Aim of the exercise
Rewrite the text of the data below with "cabin" substituted for "lodge" and everything else unchanged, leaving out the pictures.

━━━━━━━━━━━━━━━━━━━━━━━━━━━━━━

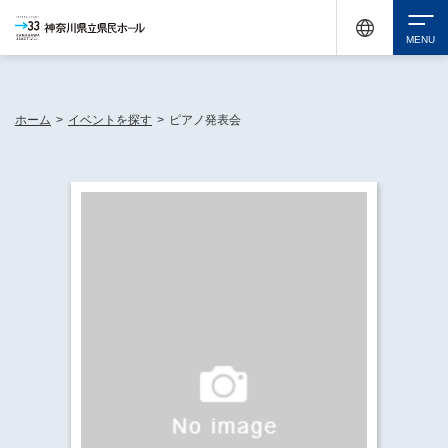
神奈川県民ホールは休館中においても、県内33市町村で多彩な芸術文化を届ける活動
《KANAGAWA 33 ACT》を展開し、地域に身近な感動を広げています。
検索
ホーム
>
イベントを探す
>
ピアノ発表会
チケット購入
イベントを探す
・ イベント一覧
休館中の県民ホールについて
・ イベントカレンダー
・ 施設概要
神奈川県立県民ホールSNS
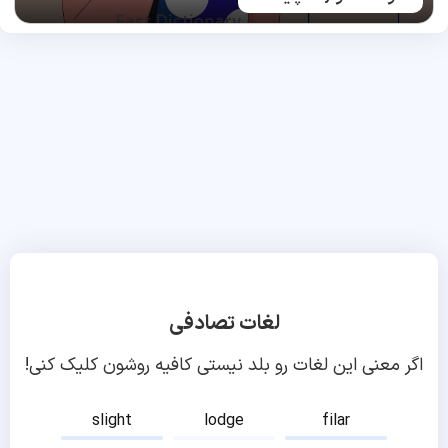
لغات تصادفی
اگر معنی این لغات رو بلد نیستی کافیه روشون کلیک کنی!
slight
lodge
filar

━━━━━━━━━━━━━━━━━━━━━━━━━━━━━━

Answer for the task
神奈川県民ホールは休館中においても、県内33市町村で多彩な芸術文化を届ける活動
《KANAGAWA 33 ACT》を展開し、地域に身近な感動を広げています。
検索
ホーム
>
イベントを探す
>
ピアノ発表会
チケット購入
イベントを探す
・ イベント一覧
休館中の県民ホールについて
・ イベントカレンダー
・ 施設概要
神奈川県立県民ホールSNS
لغات تصادفی
اگر معنی این لغات رو بلد نیستی کافیه روشون کلیک کنی!
slight
cabin
filar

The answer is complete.